The process of dying stirs up a lot of shit, Kerst. I’m not intending this to be a confession, but I’ve kept a lot of stuff to myself over the years. I wonder if I should have shared it, at least with a shrink. I imagine that all the crap I’ve kept to myself lives inside that tumor. (Have you ever read the story “Hairball” by Margaret Atwood? After the main character has a tumor surgically removed, she stores it in formaldehyde, keeps it on her mantelpiece, and calls it “Hairball.”) That’s how I picture my tumors (I’ve got lots of them now—in my bones, my liver, my spine).

I know this is a cliché of the dying person, but certain things in particular still haunt me:

I don’t believe Cressida “fell” by accident.

There’s something incriminating in the Helvetians ledger. I think Deirdre has it (if not, where is it?).
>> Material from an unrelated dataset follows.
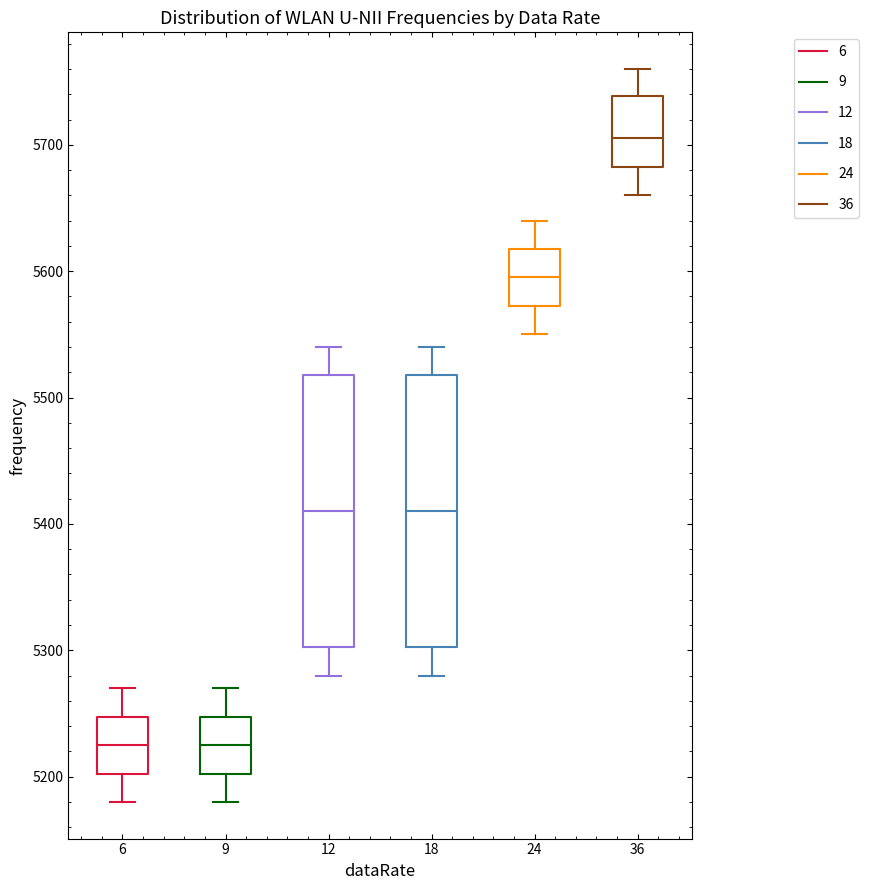

Which box's median line is the highest?

36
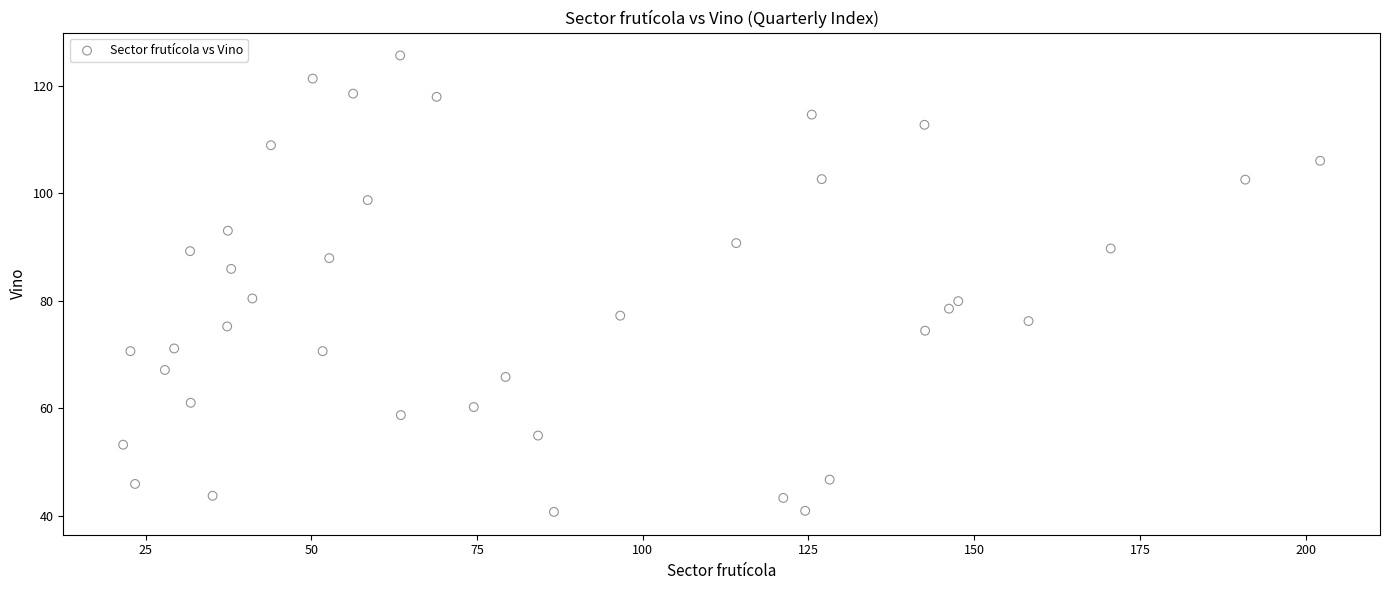

What is the range of Y values (max minus min)?

84.9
I wonder if Magnus saw anything (I saw him leaving Huber House that night).

I wish I’d spoken up sooner





The letter ends abruptly. Obviously, Lille had more to say. Maybe she got too sick; maybe she wrestled with how much more to confess and then died before a satisfactory answer ever revealed itself.

Kersti realizes she’s still standing at her desk and collapses heavily into the chair.

Lille is dead.

She sits with that for a moment, a feeling of trepidation pulsing inside her. She hasn’t seen Lille in almost twenty years, so it’s not like there’s a physical void, but there’s definitely a heavy-heartedness, a crush of dread that has more to do with Kersti’s recollection of that entire era; of what happened to them that forever expunged their freer, more hopeful selves.